Top of Dataset content
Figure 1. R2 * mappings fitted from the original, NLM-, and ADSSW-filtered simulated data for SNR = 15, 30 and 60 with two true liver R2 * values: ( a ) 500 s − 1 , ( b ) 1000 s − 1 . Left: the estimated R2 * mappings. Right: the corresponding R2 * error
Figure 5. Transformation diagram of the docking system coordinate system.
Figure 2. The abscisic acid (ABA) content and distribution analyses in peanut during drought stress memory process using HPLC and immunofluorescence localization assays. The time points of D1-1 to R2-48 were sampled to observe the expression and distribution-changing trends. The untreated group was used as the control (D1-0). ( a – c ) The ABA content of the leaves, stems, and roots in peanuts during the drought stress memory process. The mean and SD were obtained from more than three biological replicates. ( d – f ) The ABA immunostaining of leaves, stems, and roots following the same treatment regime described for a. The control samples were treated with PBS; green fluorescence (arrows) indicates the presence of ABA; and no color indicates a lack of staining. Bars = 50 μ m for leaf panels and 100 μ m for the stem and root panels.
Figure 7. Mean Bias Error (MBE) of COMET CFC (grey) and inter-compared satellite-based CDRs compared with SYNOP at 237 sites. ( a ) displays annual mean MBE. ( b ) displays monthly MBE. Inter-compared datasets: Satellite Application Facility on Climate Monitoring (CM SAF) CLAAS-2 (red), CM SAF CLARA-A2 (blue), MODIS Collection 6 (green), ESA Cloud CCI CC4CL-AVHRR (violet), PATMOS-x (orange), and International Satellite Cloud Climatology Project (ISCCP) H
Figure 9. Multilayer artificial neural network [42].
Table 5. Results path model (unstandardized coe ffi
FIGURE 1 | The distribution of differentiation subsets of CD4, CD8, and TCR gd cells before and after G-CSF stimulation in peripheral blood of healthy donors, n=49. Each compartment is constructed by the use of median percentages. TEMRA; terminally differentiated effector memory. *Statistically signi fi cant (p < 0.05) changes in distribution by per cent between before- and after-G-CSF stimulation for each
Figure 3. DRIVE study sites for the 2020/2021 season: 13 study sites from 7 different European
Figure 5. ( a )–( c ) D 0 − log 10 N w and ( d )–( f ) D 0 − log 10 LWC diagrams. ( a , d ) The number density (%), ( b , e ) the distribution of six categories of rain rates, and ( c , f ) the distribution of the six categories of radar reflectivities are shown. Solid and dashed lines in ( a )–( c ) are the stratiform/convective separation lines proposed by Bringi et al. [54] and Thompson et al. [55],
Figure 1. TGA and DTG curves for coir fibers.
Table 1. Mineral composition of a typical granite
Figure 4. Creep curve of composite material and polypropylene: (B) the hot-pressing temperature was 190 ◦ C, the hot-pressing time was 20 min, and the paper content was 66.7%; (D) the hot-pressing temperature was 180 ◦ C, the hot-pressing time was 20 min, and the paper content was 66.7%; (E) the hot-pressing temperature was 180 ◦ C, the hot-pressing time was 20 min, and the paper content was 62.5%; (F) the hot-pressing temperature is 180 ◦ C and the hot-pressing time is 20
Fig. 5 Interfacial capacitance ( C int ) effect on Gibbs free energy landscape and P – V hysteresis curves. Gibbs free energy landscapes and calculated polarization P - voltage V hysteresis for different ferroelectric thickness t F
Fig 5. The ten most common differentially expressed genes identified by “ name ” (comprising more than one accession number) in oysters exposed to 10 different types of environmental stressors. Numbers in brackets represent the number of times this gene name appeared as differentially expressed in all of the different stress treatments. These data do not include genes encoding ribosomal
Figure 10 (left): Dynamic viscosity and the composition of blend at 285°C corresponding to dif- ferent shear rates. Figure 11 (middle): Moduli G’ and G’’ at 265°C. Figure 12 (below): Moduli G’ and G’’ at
Bottom of Dataset content
- What is required -
Transcribe all of the data above, keeping each line exactly as it stands.

- Response for this exercise -
Figure 1. R2 * mappings fitted from the original, NLM-, and ADSSW-filtered simulated data for SNR = 15, 30 and 60 with two true liver R2 * values: ( a ) 500 s − 1 , ( b ) 1000 s − 1 . Left: the estimated R2 * mappings. Right: the corresponding R2 * error
Figure 5. Transformation diagram of the docking system coordinate system.
Figure 2. The abscisic acid (ABA) content and distribution analyses in peanut during drought stress memory process using HPLC and immunofluorescence localization assays. The time points of D1-1 to R2-48 were sampled to observe the expression and distribution-changing trends. The untreated group was used as the control (D1-0). ( a – c ) The ABA content of the leaves, stems, and roots in peanuts during the drought stress memory process. The mean and SD were obtained from more than three biological replicates. ( d – f ) The ABA immunostaining of leaves, stems, and roots following the same treatment regime described for a. The control samples were treated with PBS; green fluorescence (arrows) indicates the presence of ABA; and no color indicates a lack of staining. Bars = 50 μ m for leaf panels and 100 μ m for the stem and root panels.
Figure 7. Mean Bias Error (MBE) of COMET CFC (grey) and inter-compared satellite-based CDRs compared with SYNOP at 237 sites. ( a ) displays annual mean MBE. ( b ) displays monthly MBE. Inter-compared datasets: Satellite Application Facility on Climate Monitoring (CM SAF) CLAAS-2 (red), CM SAF CLARA-A2 (blue), MODIS Collection 6 (green), ESA Cloud CCI CC4CL-AVHRR (violet), PATMOS-x (orange), and International Satellite Cloud Climatology Project (ISCCP) H
Figure 9. Multilayer artificial neural network [42].
Table 5. Results path model (unstandardized coe ffi
FIGURE 1 | The distribution of differentiation subsets of CD4, CD8, and TCR gd cells before and after G-CSF stimulation in peripheral blood of healthy donors, n=49. Each compartment is constructed by the use of median percentages. TEMRA; terminally differentiated effector memory. *Statistically signi fi cant (p < 0.05) changes in distribution by per cent between before- and after-G-CSF stimulation for each
Figure 3. DRIVE study sites for the 2020/2021 season: 13 study sites from 7 different European
Figure 5. ( a )–( c ) D 0 − log 10 N w and ( d )–( f ) D 0 − log 10 LWC diagrams. ( a , d ) The number density (%), ( b , e ) the distribution of six categories of rain rates, and ( c , f ) the distribution of the six categories of radar reflectivities are shown. Solid and dashed lines in ( a )–( c ) are the stratiform/convective separation lines proposed by Bringi et al. [54] and Thompson et al. [55],
Figure 1. TGA and DTG curves for coir fibers.
Table 1. Mineral composition of a typical granite
Figure 4. Creep curve of composite material and polypropylene: (B) the hot-pressing temperature was 190 ◦ C, the hot-pressing time was 20 min, and the paper content was 66.7%; (D) the hot-pressing temperature was 180 ◦ C, the hot-pressing time was 20 min, and the paper content was 66.7%; (E) the hot-pressing temperature was 180 ◦ C, the hot-pressing time was 20 min, and the paper content was 62.5%; (F) the hot-pressing temperature is 180 ◦ C and the hot-pressing time is 20
Fig. 5 Interfacial capacitance ( C int ) effect on Gibbs free energy landscape and P – V hysteresis curves. Gibbs free energy landscapes and calculated polarization P - voltage V hysteresis for different ferroelectric thickness t F
Fig 5. The ten most common differentially expressed genes identified by “ name ” (comprising more than one accession number) in oysters exposed to 10 different types of environmental stressors. Numbers in brackets represent the number of times this gene name appeared as differentially expressed in all of the different stress treatments. These data do not include genes encoding ribosomal
Figure 10 (left): Dynamic viscosity and the composition of blend at 285°C corresponding to dif- ferent shear rates. Figure 11 (middle): Moduli G’ and G’’ at 265°C. Figure 12 (below): Moduli G’ and G’’ at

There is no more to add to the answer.